Somit sei das vergangene Jahr zwar durchwachsen gewesen, schreibt Proseller. Aber auch deutlich stabiler als die Vorjahre. 2017 unterlag das Reseller-Geschäft laut Mitteilung einer geringeren Saisonalität und auch weniger punktuellen Störungen.

Die Standardabweichungen der einzelnen Tageswerte gegenüber den Vergleichswerten im Vorjahr liegt laut Mitteilung 24 Prozent tiefer – und 40 Prozent tiefer im Vergleich zu 2015.

Mengenrabatt ist Geschichte

Wie Czekala auf Anfrage mitteilt, gibt es mehrere Effekte, die sich in den letzten Jahren stark verändert haben und so dazu beitrugen, dass Volatilität, Saisonalität und auch das Weihnachtsgeschäft abnahmen.

"Früher wurden Einkaufsentscheidungen aufgrund von längeren Bestellprozessen, Lieferzeiten und aufwändigeren Such- und Auswahlverfahren mehr gebündelt, beziehungsweise führten über Verhandlungen dann zu Rabattgesprächen", sagt Czekala.

Damals konnten Kunden mit höheren Bestellmengen deutlich bessere Konditionen herausholen. "Das ist Geschichte", sagt der Verwaltungsrat. Heute müssten schon für geringe Rabatte sehr grosse Mengen bestellt werden. Diese grossen Mengen würden gemäss Czekala aber auf keinen normalen Bedarf passen.

Exzessive Rabattschlachten verdrängen Weihnachten

Gerade in der Vorweihnachtszeit spiele ein weiterer Faktor eine wichtige Rolle: die exzessiven Rabattschlachten der grossen Retailer und Onlinehändler. Gemeint sind Aktionen wie etwa Black Friday oder Cyber Monday.
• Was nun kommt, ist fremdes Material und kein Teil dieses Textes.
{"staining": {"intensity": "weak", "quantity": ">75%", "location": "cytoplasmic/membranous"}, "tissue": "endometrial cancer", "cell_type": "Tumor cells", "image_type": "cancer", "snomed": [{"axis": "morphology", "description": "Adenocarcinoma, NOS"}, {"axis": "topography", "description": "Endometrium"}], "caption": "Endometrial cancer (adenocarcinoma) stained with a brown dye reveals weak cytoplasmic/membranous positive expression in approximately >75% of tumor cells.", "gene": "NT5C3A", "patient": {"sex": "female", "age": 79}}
Die grossen Player profitieren hier sehr bewusst von ihrer Grösse: sowohl bei den Mengen- als auch bei den Einkaufsvorteilen. "Schweizer Reseller, die hier immer weniger mitmachen können, fallen aus diesem Spiel nun heraus", sagt Czekala.

Zudem würden sich die üblichen «Dezember-Fieber-Einkäufe», wie Czekala es formuliert, verlagern. Dabei handelt es sich um die Einkäufe der Kostenstellenleiter, die ihr offenes Budget noch im laufenden Restjahr nutzen wollen, um es nicht zu verlieren.

Die Fieber-Einkäufe gebe es zwar weiterhin. Aber diese Gelder würden nun eher für Service-Dienstleistungen als für die Bevorratung von Produkten genutzt. "Schnell alternde Hardware verliert mit jedem Monat an Wert und Budget verschenken will keiner", sagt Czekala. "Ein Guthaben für Services ist auch länger werthaltig und kann dagegen noch flexibler eingesetzt werden."

Verkaufspreise steigen fast überall

Czekala geht aber trotz des kumulierten Rückstands davon aus, dass bei vielen Resellern der Jahresumsatz von 2017 höher ausfiel als im Vorjahr. Denn im vergangenen Jahr konnten sie pro verkauften Artikel einen um 10,3 Prozent höheren Preis verbuchen, wie er in der Mitteilung schreibt.

(Source: Proseller)

Insbesondere in den Kategorien "Storage", "Komponenten" und "Andere" legten die Preise deutlich zu. In allen drei Bereichen war der Anstieg überdurchschnittlich: 15,6 Prozent bei "Storage", 21 Prozent bei "Komponenten" und 66,3 Prozent bei "Andere".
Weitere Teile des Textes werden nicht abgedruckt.